Still in Matthew 7; continuing in verse 22:
Many will say to Me in that day, ‘Lord, Lord’…
...Yes, It’s true that we shunned our neighbours and failed to shine your light to them; but…
… have we not prophesied in Your name, cast out demons in Your name, and done many wonders in Your name?’ And then I will declare to them, ‘I never knew you; depart from me, you who practice lawlessness!’
This is a horrifying thought.
At the time that we need so much to be included with the converted, we would be cast out with the
Before closing, I would like to add a couple of qualifications to what we have discussed today:
1. We should not associate with our unconverted neighbours to the extent that we, and God’s way of life in us, become unrecognizable from them and their unconverted way of life.

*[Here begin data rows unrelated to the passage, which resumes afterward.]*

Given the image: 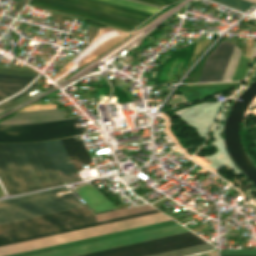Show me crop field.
Listing matches in <instances>:
<instances>
[{"label": "crop field", "mask_w": 256, "mask_h": 256, "mask_svg": "<svg viewBox=\"0 0 256 256\" xmlns=\"http://www.w3.org/2000/svg\"><path fill=\"white\" fill-rule=\"evenodd\" d=\"M209 256H215V252L209 253Z\"/></svg>", "instance_id": "34"}, {"label": "crop field", "mask_w": 256, "mask_h": 256, "mask_svg": "<svg viewBox=\"0 0 256 256\" xmlns=\"http://www.w3.org/2000/svg\"><path fill=\"white\" fill-rule=\"evenodd\" d=\"M149 210H154V208L152 206H150L149 204H146V205L136 206V207H132V208H127V209H122V210H117V211L97 215L96 218L98 221H100V220L125 216V215H129V214L149 211Z\"/></svg>", "instance_id": "19"}, {"label": "crop field", "mask_w": 256, "mask_h": 256, "mask_svg": "<svg viewBox=\"0 0 256 256\" xmlns=\"http://www.w3.org/2000/svg\"><path fill=\"white\" fill-rule=\"evenodd\" d=\"M27 0H21L18 5L15 7L14 11L19 12L23 5L26 3Z\"/></svg>", "instance_id": "31"}, {"label": "crop field", "mask_w": 256, "mask_h": 256, "mask_svg": "<svg viewBox=\"0 0 256 256\" xmlns=\"http://www.w3.org/2000/svg\"><path fill=\"white\" fill-rule=\"evenodd\" d=\"M107 1H111L114 3L130 6L133 8H137V9H141V10H145V11H149V12H153V13H155L159 10V8H155V7H151V6H147V5H143V4L127 1V0H107Z\"/></svg>", "instance_id": "22"}, {"label": "crop field", "mask_w": 256, "mask_h": 256, "mask_svg": "<svg viewBox=\"0 0 256 256\" xmlns=\"http://www.w3.org/2000/svg\"><path fill=\"white\" fill-rule=\"evenodd\" d=\"M201 243H205V241L197 236H194L190 238L180 239L176 241L166 242L162 244L152 245L148 247H143L106 256H145L149 254L159 253L163 251L173 250Z\"/></svg>", "instance_id": "10"}, {"label": "crop field", "mask_w": 256, "mask_h": 256, "mask_svg": "<svg viewBox=\"0 0 256 256\" xmlns=\"http://www.w3.org/2000/svg\"><path fill=\"white\" fill-rule=\"evenodd\" d=\"M170 220L161 212L0 247V256Z\"/></svg>", "instance_id": "3"}, {"label": "crop field", "mask_w": 256, "mask_h": 256, "mask_svg": "<svg viewBox=\"0 0 256 256\" xmlns=\"http://www.w3.org/2000/svg\"><path fill=\"white\" fill-rule=\"evenodd\" d=\"M256 254V250H220V255Z\"/></svg>", "instance_id": "24"}, {"label": "crop field", "mask_w": 256, "mask_h": 256, "mask_svg": "<svg viewBox=\"0 0 256 256\" xmlns=\"http://www.w3.org/2000/svg\"><path fill=\"white\" fill-rule=\"evenodd\" d=\"M183 232H188V230H186L183 226L176 224V225H171L167 227L157 228L153 230L124 235L120 237L91 242L87 244L77 245L73 247L63 248L59 250L44 252V253L30 255V256H74V255L98 251L102 249L160 238L164 236L179 234Z\"/></svg>", "instance_id": "6"}, {"label": "crop field", "mask_w": 256, "mask_h": 256, "mask_svg": "<svg viewBox=\"0 0 256 256\" xmlns=\"http://www.w3.org/2000/svg\"><path fill=\"white\" fill-rule=\"evenodd\" d=\"M189 236H194V234L191 232H188V233L164 237V238H160V239L145 241V242H141V243L126 245V246H122V247H117V248L102 250V251H98V252L83 254V255H79V256H100V255L110 254V253L124 251V250H128V249L138 248V247H142V246L171 241V240H175V239L185 238V237H189Z\"/></svg>", "instance_id": "17"}, {"label": "crop field", "mask_w": 256, "mask_h": 256, "mask_svg": "<svg viewBox=\"0 0 256 256\" xmlns=\"http://www.w3.org/2000/svg\"><path fill=\"white\" fill-rule=\"evenodd\" d=\"M154 212H158V211L154 210V211H149V212H145V213L130 215V216H126V217L111 219V220H107V221L92 223V224H88V225L73 227V228H69V229L59 230V231H55V232L40 234V235L31 236V237H27V238H22V239H18V240L8 241V242L0 243V246L12 244V243H17V242H21V241H26V240H30V239H35V238H39V237H44V236H48V235L58 234V233H62V232H67V231H71V230H76V229H80V228H85V227H89V226H94V225H98V224H103V223H107V222L126 219V218H130V217H135V216H140V215H144V214L154 213Z\"/></svg>", "instance_id": "18"}, {"label": "crop field", "mask_w": 256, "mask_h": 256, "mask_svg": "<svg viewBox=\"0 0 256 256\" xmlns=\"http://www.w3.org/2000/svg\"><path fill=\"white\" fill-rule=\"evenodd\" d=\"M240 53H241L240 49L235 45V48L233 50L232 56L230 58L228 67L226 69V72H225V75H224L222 81H230L231 80V77L233 75V72H234L235 66L237 64L238 58L240 56Z\"/></svg>", "instance_id": "21"}, {"label": "crop field", "mask_w": 256, "mask_h": 256, "mask_svg": "<svg viewBox=\"0 0 256 256\" xmlns=\"http://www.w3.org/2000/svg\"><path fill=\"white\" fill-rule=\"evenodd\" d=\"M210 249H214V247L208 243H205V244H201V245L191 246V247H187V248L168 251V252L159 253V254L150 255V256H183V255L206 251V250H210Z\"/></svg>", "instance_id": "20"}, {"label": "crop field", "mask_w": 256, "mask_h": 256, "mask_svg": "<svg viewBox=\"0 0 256 256\" xmlns=\"http://www.w3.org/2000/svg\"><path fill=\"white\" fill-rule=\"evenodd\" d=\"M234 45L221 41L207 56L197 82L221 81Z\"/></svg>", "instance_id": "7"}, {"label": "crop field", "mask_w": 256, "mask_h": 256, "mask_svg": "<svg viewBox=\"0 0 256 256\" xmlns=\"http://www.w3.org/2000/svg\"><path fill=\"white\" fill-rule=\"evenodd\" d=\"M4 196L3 192L0 189V197Z\"/></svg>", "instance_id": "35"}, {"label": "crop field", "mask_w": 256, "mask_h": 256, "mask_svg": "<svg viewBox=\"0 0 256 256\" xmlns=\"http://www.w3.org/2000/svg\"><path fill=\"white\" fill-rule=\"evenodd\" d=\"M211 1H214V2H217V3H220V4H223V5H225V6H228V7L234 8V9H237V10L242 11V12H245V11H246V9H243V8H240V7H237V6H234V5L225 3V2L220 1V0H211Z\"/></svg>", "instance_id": "30"}, {"label": "crop field", "mask_w": 256, "mask_h": 256, "mask_svg": "<svg viewBox=\"0 0 256 256\" xmlns=\"http://www.w3.org/2000/svg\"><path fill=\"white\" fill-rule=\"evenodd\" d=\"M171 224H176V222L173 221V220H170V221H166V222L156 223V224H152V225H147V226H143V227L133 228V229H129V230H124V231H120V232L110 233V234H106V235H101V236H97V237L87 238V239H83V240H78V241H74V242L64 243V244H60V245H55V246H51V247L41 248V249L32 250V251L23 252V253H18V254L9 255V256H26V255H30V254H35V253H40V252H44V251L54 250V249H58V248H63V247L77 245V244L87 243V242H91V241L106 239V238H110V237H115V236H120V235H124V234L134 233V232H138V231L153 229V228L167 226V225H171Z\"/></svg>", "instance_id": "11"}, {"label": "crop field", "mask_w": 256, "mask_h": 256, "mask_svg": "<svg viewBox=\"0 0 256 256\" xmlns=\"http://www.w3.org/2000/svg\"><path fill=\"white\" fill-rule=\"evenodd\" d=\"M0 167L14 194L62 184L42 142L0 144Z\"/></svg>", "instance_id": "1"}, {"label": "crop field", "mask_w": 256, "mask_h": 256, "mask_svg": "<svg viewBox=\"0 0 256 256\" xmlns=\"http://www.w3.org/2000/svg\"><path fill=\"white\" fill-rule=\"evenodd\" d=\"M33 78L0 74V100L18 92Z\"/></svg>", "instance_id": "14"}, {"label": "crop field", "mask_w": 256, "mask_h": 256, "mask_svg": "<svg viewBox=\"0 0 256 256\" xmlns=\"http://www.w3.org/2000/svg\"><path fill=\"white\" fill-rule=\"evenodd\" d=\"M94 1L102 2V3H106V4H110V5L126 8V9H130V10H134V11H138V12H142V13H146V14H150V15L153 14V13H149V12H145V11L129 8V7H126V6H122V5H118V4H114V3H110V2H106V1H102V0H94Z\"/></svg>", "instance_id": "28"}, {"label": "crop field", "mask_w": 256, "mask_h": 256, "mask_svg": "<svg viewBox=\"0 0 256 256\" xmlns=\"http://www.w3.org/2000/svg\"><path fill=\"white\" fill-rule=\"evenodd\" d=\"M14 1H17V2H19L20 0H14Z\"/></svg>", "instance_id": "36"}, {"label": "crop field", "mask_w": 256, "mask_h": 256, "mask_svg": "<svg viewBox=\"0 0 256 256\" xmlns=\"http://www.w3.org/2000/svg\"><path fill=\"white\" fill-rule=\"evenodd\" d=\"M36 87H38V85H37V83H36V81H35L28 89H26V90H25L24 92H22L21 94H19V95H17L16 97H14V98H12V99H10V100H8V101H6V102L0 104V109H5V108H7V107H9V106H11V105H13V104H15V103L12 101L13 99H15V98H17V97H19V96L25 94L26 92H28V91H30V90L36 88Z\"/></svg>", "instance_id": "25"}, {"label": "crop field", "mask_w": 256, "mask_h": 256, "mask_svg": "<svg viewBox=\"0 0 256 256\" xmlns=\"http://www.w3.org/2000/svg\"><path fill=\"white\" fill-rule=\"evenodd\" d=\"M0 73L21 75V76H37L39 74L34 70L8 69V68H1V67H0Z\"/></svg>", "instance_id": "23"}, {"label": "crop field", "mask_w": 256, "mask_h": 256, "mask_svg": "<svg viewBox=\"0 0 256 256\" xmlns=\"http://www.w3.org/2000/svg\"><path fill=\"white\" fill-rule=\"evenodd\" d=\"M41 1H45V2H48V3L60 5V6H63V7L75 9V10H78V11L90 13V14H93V15L105 17V18H108V19L120 21V22H123V23L135 25V26L139 25L142 22V21H138V20L118 16V15H115V14H111V13L91 9V8H88V7H84V6L64 2V1H61V0H41Z\"/></svg>", "instance_id": "13"}, {"label": "crop field", "mask_w": 256, "mask_h": 256, "mask_svg": "<svg viewBox=\"0 0 256 256\" xmlns=\"http://www.w3.org/2000/svg\"><path fill=\"white\" fill-rule=\"evenodd\" d=\"M223 1H226L228 3L234 4V5L246 8V9H248L250 6L253 5V3H250V2H247L244 0H223Z\"/></svg>", "instance_id": "26"}, {"label": "crop field", "mask_w": 256, "mask_h": 256, "mask_svg": "<svg viewBox=\"0 0 256 256\" xmlns=\"http://www.w3.org/2000/svg\"><path fill=\"white\" fill-rule=\"evenodd\" d=\"M43 144L52 162L54 163L63 183L80 179L61 140L43 142Z\"/></svg>", "instance_id": "8"}, {"label": "crop field", "mask_w": 256, "mask_h": 256, "mask_svg": "<svg viewBox=\"0 0 256 256\" xmlns=\"http://www.w3.org/2000/svg\"><path fill=\"white\" fill-rule=\"evenodd\" d=\"M86 121L87 119L78 121L76 118L40 124L0 126V142L38 141L73 136L86 132L82 126L75 125Z\"/></svg>", "instance_id": "5"}, {"label": "crop field", "mask_w": 256, "mask_h": 256, "mask_svg": "<svg viewBox=\"0 0 256 256\" xmlns=\"http://www.w3.org/2000/svg\"><path fill=\"white\" fill-rule=\"evenodd\" d=\"M253 56H256V42H255V46H254V53Z\"/></svg>", "instance_id": "32"}, {"label": "crop field", "mask_w": 256, "mask_h": 256, "mask_svg": "<svg viewBox=\"0 0 256 256\" xmlns=\"http://www.w3.org/2000/svg\"><path fill=\"white\" fill-rule=\"evenodd\" d=\"M64 1L72 2V3L84 5V6H88V7H91V8H95V9L115 13V14H118V15L130 17V18H134V19H138V20H142V21H144L148 17H150V15H146V14H142V13H138V12H134V11H130V10H126V9H122V8H118V7H114V6H110V5L90 1V0H64Z\"/></svg>", "instance_id": "15"}, {"label": "crop field", "mask_w": 256, "mask_h": 256, "mask_svg": "<svg viewBox=\"0 0 256 256\" xmlns=\"http://www.w3.org/2000/svg\"><path fill=\"white\" fill-rule=\"evenodd\" d=\"M0 178H1V180H2V182H3V184H4V186H5V188H6L7 192H8V194H13V192H12V190H11V188H10V186H9V184H8V182H7V180H6V178L4 177V175H3L2 171H1V169H0Z\"/></svg>", "instance_id": "29"}, {"label": "crop field", "mask_w": 256, "mask_h": 256, "mask_svg": "<svg viewBox=\"0 0 256 256\" xmlns=\"http://www.w3.org/2000/svg\"><path fill=\"white\" fill-rule=\"evenodd\" d=\"M0 111H2V110H0Z\"/></svg>", "instance_id": "37"}, {"label": "crop field", "mask_w": 256, "mask_h": 256, "mask_svg": "<svg viewBox=\"0 0 256 256\" xmlns=\"http://www.w3.org/2000/svg\"><path fill=\"white\" fill-rule=\"evenodd\" d=\"M63 115H68V113L66 111L57 112V109L17 112L16 115L0 123V125H15L65 120Z\"/></svg>", "instance_id": "9"}, {"label": "crop field", "mask_w": 256, "mask_h": 256, "mask_svg": "<svg viewBox=\"0 0 256 256\" xmlns=\"http://www.w3.org/2000/svg\"><path fill=\"white\" fill-rule=\"evenodd\" d=\"M76 169H82L80 164L92 161L82 140L75 141L74 137L62 140Z\"/></svg>", "instance_id": "12"}, {"label": "crop field", "mask_w": 256, "mask_h": 256, "mask_svg": "<svg viewBox=\"0 0 256 256\" xmlns=\"http://www.w3.org/2000/svg\"><path fill=\"white\" fill-rule=\"evenodd\" d=\"M86 208L59 212L0 225V242L95 222Z\"/></svg>", "instance_id": "4"}, {"label": "crop field", "mask_w": 256, "mask_h": 256, "mask_svg": "<svg viewBox=\"0 0 256 256\" xmlns=\"http://www.w3.org/2000/svg\"><path fill=\"white\" fill-rule=\"evenodd\" d=\"M142 1L150 2V3L162 5V6H165L174 2L173 0H142Z\"/></svg>", "instance_id": "27"}, {"label": "crop field", "mask_w": 256, "mask_h": 256, "mask_svg": "<svg viewBox=\"0 0 256 256\" xmlns=\"http://www.w3.org/2000/svg\"><path fill=\"white\" fill-rule=\"evenodd\" d=\"M29 4H33V5H37V6H41V7H45V8H49V9H53V10H56V11H60V12H64V13H68V14H72V15H76V16H80V17H83V18H87V19L103 22V23H106V24H110V25H114V26L130 29V30L135 28V26L123 24V23H120V22L108 20V19H105V18L93 16V15H90V14L78 12V11H75V10L63 8V7H60V6L48 4V3L37 1V0H30Z\"/></svg>", "instance_id": "16"}, {"label": "crop field", "mask_w": 256, "mask_h": 256, "mask_svg": "<svg viewBox=\"0 0 256 256\" xmlns=\"http://www.w3.org/2000/svg\"><path fill=\"white\" fill-rule=\"evenodd\" d=\"M131 1H134V0H131ZM135 2H138V1H135ZM139 3H142V2H139ZM143 4H146V3H143ZM147 5H150V4H147ZM151 6H154V5H151ZM155 7H158V6H155ZM159 8H162V7H159Z\"/></svg>", "instance_id": "33"}, {"label": "crop field", "mask_w": 256, "mask_h": 256, "mask_svg": "<svg viewBox=\"0 0 256 256\" xmlns=\"http://www.w3.org/2000/svg\"><path fill=\"white\" fill-rule=\"evenodd\" d=\"M63 190L67 188L0 201V224L84 206L72 193L57 197L55 192Z\"/></svg>", "instance_id": "2"}]
</instances>
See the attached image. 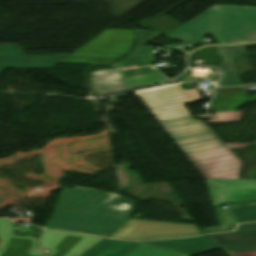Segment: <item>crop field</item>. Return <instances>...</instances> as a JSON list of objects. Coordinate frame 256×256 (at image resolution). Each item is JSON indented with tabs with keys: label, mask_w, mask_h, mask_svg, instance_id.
Here are the masks:
<instances>
[{
	"label": "crop field",
	"mask_w": 256,
	"mask_h": 256,
	"mask_svg": "<svg viewBox=\"0 0 256 256\" xmlns=\"http://www.w3.org/2000/svg\"><path fill=\"white\" fill-rule=\"evenodd\" d=\"M134 204L117 194L65 187L45 228L106 236L129 218Z\"/></svg>",
	"instance_id": "crop-field-1"
},
{
	"label": "crop field",
	"mask_w": 256,
	"mask_h": 256,
	"mask_svg": "<svg viewBox=\"0 0 256 256\" xmlns=\"http://www.w3.org/2000/svg\"><path fill=\"white\" fill-rule=\"evenodd\" d=\"M14 231V224L0 219V256H121L138 244L106 239L80 255L102 238L45 230L40 238V247L52 251L48 255H41L34 254L37 239L14 236Z\"/></svg>",
	"instance_id": "crop-field-2"
},
{
	"label": "crop field",
	"mask_w": 256,
	"mask_h": 256,
	"mask_svg": "<svg viewBox=\"0 0 256 256\" xmlns=\"http://www.w3.org/2000/svg\"><path fill=\"white\" fill-rule=\"evenodd\" d=\"M207 33L218 44L256 40V7L214 5L169 35L174 39L189 41Z\"/></svg>",
	"instance_id": "crop-field-3"
},
{
	"label": "crop field",
	"mask_w": 256,
	"mask_h": 256,
	"mask_svg": "<svg viewBox=\"0 0 256 256\" xmlns=\"http://www.w3.org/2000/svg\"><path fill=\"white\" fill-rule=\"evenodd\" d=\"M132 42V30L106 29L61 62L111 63L129 51Z\"/></svg>",
	"instance_id": "crop-field-4"
},
{
	"label": "crop field",
	"mask_w": 256,
	"mask_h": 256,
	"mask_svg": "<svg viewBox=\"0 0 256 256\" xmlns=\"http://www.w3.org/2000/svg\"><path fill=\"white\" fill-rule=\"evenodd\" d=\"M157 120L188 115L182 105L205 100L197 89L186 91L179 84L144 89L134 92Z\"/></svg>",
	"instance_id": "crop-field-5"
},
{
	"label": "crop field",
	"mask_w": 256,
	"mask_h": 256,
	"mask_svg": "<svg viewBox=\"0 0 256 256\" xmlns=\"http://www.w3.org/2000/svg\"><path fill=\"white\" fill-rule=\"evenodd\" d=\"M184 154L224 145L200 120L191 115L159 121Z\"/></svg>",
	"instance_id": "crop-field-6"
},
{
	"label": "crop field",
	"mask_w": 256,
	"mask_h": 256,
	"mask_svg": "<svg viewBox=\"0 0 256 256\" xmlns=\"http://www.w3.org/2000/svg\"><path fill=\"white\" fill-rule=\"evenodd\" d=\"M204 179H238L241 162L226 146L186 155Z\"/></svg>",
	"instance_id": "crop-field-7"
},
{
	"label": "crop field",
	"mask_w": 256,
	"mask_h": 256,
	"mask_svg": "<svg viewBox=\"0 0 256 256\" xmlns=\"http://www.w3.org/2000/svg\"><path fill=\"white\" fill-rule=\"evenodd\" d=\"M201 234L194 224L164 223L130 219L110 237L125 240H149Z\"/></svg>",
	"instance_id": "crop-field-8"
},
{
	"label": "crop field",
	"mask_w": 256,
	"mask_h": 256,
	"mask_svg": "<svg viewBox=\"0 0 256 256\" xmlns=\"http://www.w3.org/2000/svg\"><path fill=\"white\" fill-rule=\"evenodd\" d=\"M113 66L117 69L90 74L91 88L99 96L170 82L159 72L124 78L118 64Z\"/></svg>",
	"instance_id": "crop-field-9"
},
{
	"label": "crop field",
	"mask_w": 256,
	"mask_h": 256,
	"mask_svg": "<svg viewBox=\"0 0 256 256\" xmlns=\"http://www.w3.org/2000/svg\"><path fill=\"white\" fill-rule=\"evenodd\" d=\"M212 202L222 203L256 200V180H205Z\"/></svg>",
	"instance_id": "crop-field-10"
},
{
	"label": "crop field",
	"mask_w": 256,
	"mask_h": 256,
	"mask_svg": "<svg viewBox=\"0 0 256 256\" xmlns=\"http://www.w3.org/2000/svg\"><path fill=\"white\" fill-rule=\"evenodd\" d=\"M207 236L229 256H256V223L240 225L237 232Z\"/></svg>",
	"instance_id": "crop-field-11"
},
{
	"label": "crop field",
	"mask_w": 256,
	"mask_h": 256,
	"mask_svg": "<svg viewBox=\"0 0 256 256\" xmlns=\"http://www.w3.org/2000/svg\"><path fill=\"white\" fill-rule=\"evenodd\" d=\"M67 55H24L17 44L0 45V73L7 67L50 68Z\"/></svg>",
	"instance_id": "crop-field-12"
},
{
	"label": "crop field",
	"mask_w": 256,
	"mask_h": 256,
	"mask_svg": "<svg viewBox=\"0 0 256 256\" xmlns=\"http://www.w3.org/2000/svg\"><path fill=\"white\" fill-rule=\"evenodd\" d=\"M145 243L192 255L218 249V247L210 242L205 236L161 241H149Z\"/></svg>",
	"instance_id": "crop-field-13"
},
{
	"label": "crop field",
	"mask_w": 256,
	"mask_h": 256,
	"mask_svg": "<svg viewBox=\"0 0 256 256\" xmlns=\"http://www.w3.org/2000/svg\"><path fill=\"white\" fill-rule=\"evenodd\" d=\"M219 54L222 55L223 64L220 68L223 69V76L219 86L239 85L236 78L232 58L242 53V45L234 46H218Z\"/></svg>",
	"instance_id": "crop-field-14"
},
{
	"label": "crop field",
	"mask_w": 256,
	"mask_h": 256,
	"mask_svg": "<svg viewBox=\"0 0 256 256\" xmlns=\"http://www.w3.org/2000/svg\"><path fill=\"white\" fill-rule=\"evenodd\" d=\"M251 96L245 97L243 91L217 93L212 100L209 109L214 112L236 111Z\"/></svg>",
	"instance_id": "crop-field-15"
},
{
	"label": "crop field",
	"mask_w": 256,
	"mask_h": 256,
	"mask_svg": "<svg viewBox=\"0 0 256 256\" xmlns=\"http://www.w3.org/2000/svg\"><path fill=\"white\" fill-rule=\"evenodd\" d=\"M238 223L256 221V202L228 204Z\"/></svg>",
	"instance_id": "crop-field-16"
},
{
	"label": "crop field",
	"mask_w": 256,
	"mask_h": 256,
	"mask_svg": "<svg viewBox=\"0 0 256 256\" xmlns=\"http://www.w3.org/2000/svg\"><path fill=\"white\" fill-rule=\"evenodd\" d=\"M125 256H191L149 244H141Z\"/></svg>",
	"instance_id": "crop-field-17"
},
{
	"label": "crop field",
	"mask_w": 256,
	"mask_h": 256,
	"mask_svg": "<svg viewBox=\"0 0 256 256\" xmlns=\"http://www.w3.org/2000/svg\"><path fill=\"white\" fill-rule=\"evenodd\" d=\"M137 25L141 27L152 28V31L170 33L171 31L178 28L182 24L172 19L171 17L164 15L154 20L146 21Z\"/></svg>",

In other words, we are not to lower our standards (actually God’s standards!) to match those of the world.
2. We should not give so much time and service to our unconverted neighbours at the excessive expense of the time and service that we need to be spending with our converted spiritual brothers and sisters. In other words, spiritually, “charity begins at home.”
The balance is difficult to find. We can go too far into one ditch or the other. This balance may differ from person to person; so we should not judge one another in this regard. We need to pray and ask God to help us find and maintain the right balance.
I would like to close with a paraphrase of the two main points I wanted to get across today:
Come out of her my people... but in godly balance... not neglecting to love thy neighbour!